Thirty-eight percent of European business travel professionals said their companies would be less willing to send business travelers to the United States in the future because of the executive order, and 45 percent indicated their company will be less willing to plan future meetings and events in the United States.

The GBTA also estimated the loss in business travel bookings from Jan. 28 to Feb. 4 to be as much as $185 million.

More Restrictions?

The implementation of new restrictions on inbound travel would not do anything to improve those numbers—and would certainly not do anything to help the country's travel and hospitality industries. Requiring visas from European travelers would likely meet resistance from the European Union, which has been critical of the country's refusal to grant visa-free entrance to all citizens of the EU (hence the vote to require visas from Americans). Currently, citizens from Bulgaria, Croatia, Cyprus, Poland and Romania cannot enter America without a visa. EU rules call for equal treatment for all Union citizens, and most EU countries are part of the Schengen zone, which allows people to travel freely within member countries without passport checks. 
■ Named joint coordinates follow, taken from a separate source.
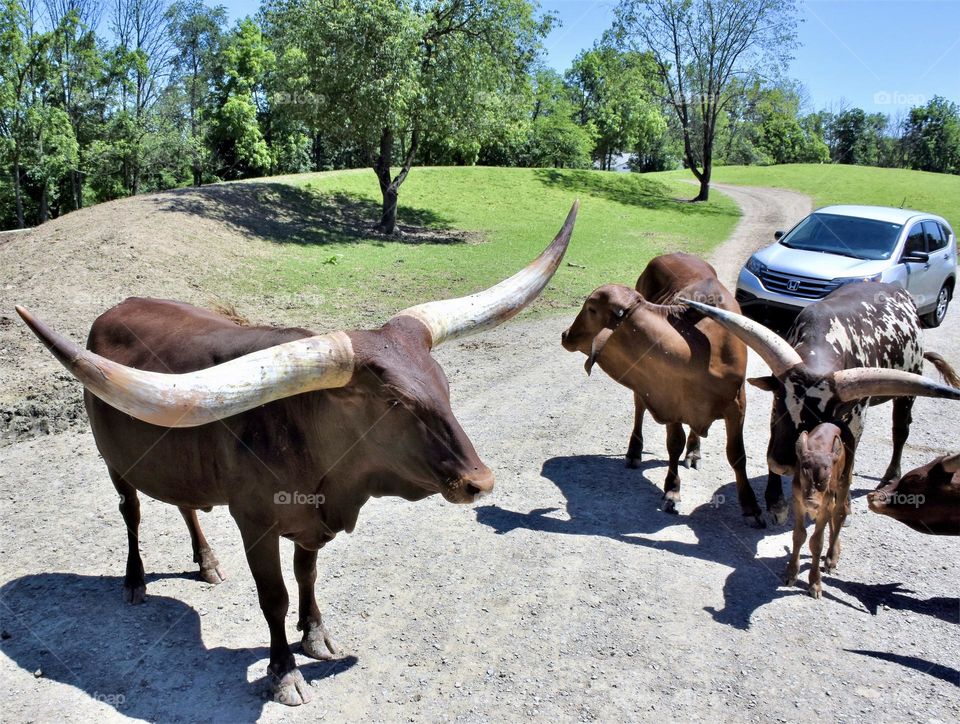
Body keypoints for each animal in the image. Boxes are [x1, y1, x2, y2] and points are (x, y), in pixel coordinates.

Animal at [16, 201, 576, 704]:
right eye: (393, 402)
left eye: (444, 384)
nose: (480, 481)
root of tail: (115, 309)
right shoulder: (255, 522)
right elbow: (275, 597)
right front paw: (283, 671)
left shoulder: (311, 520)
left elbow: (307, 575)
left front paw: (316, 635)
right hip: (115, 463)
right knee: (130, 512)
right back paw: (135, 581)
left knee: (185, 504)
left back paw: (207, 562)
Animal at [560, 252, 768, 524]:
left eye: (591, 309)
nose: (565, 335)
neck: (700, 352)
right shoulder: (669, 397)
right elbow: (674, 444)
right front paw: (672, 491)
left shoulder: (737, 404)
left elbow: (736, 454)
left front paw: (751, 506)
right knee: (639, 408)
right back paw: (634, 452)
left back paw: (694, 452)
An endless cycle of increased restrictions on both sides would only hurt international travel worldwide, and would also make hotel investment less appealing. Reduced travel numbers are likely to lead to reduced hotel revenue, and given the number of investors pouring money into international properties, further blocks on travel could lead to dropped development deals around the world. 

In a statement, Dimitris Avramopoulos, the EU commissioner for migration and home affairs, called for a balance between visa-free travel and security. "The road linking the citizens of Europe and U.S. has to remain open," Avramopoulos said. "At the same time, it has to be closed to those who put in danger our security."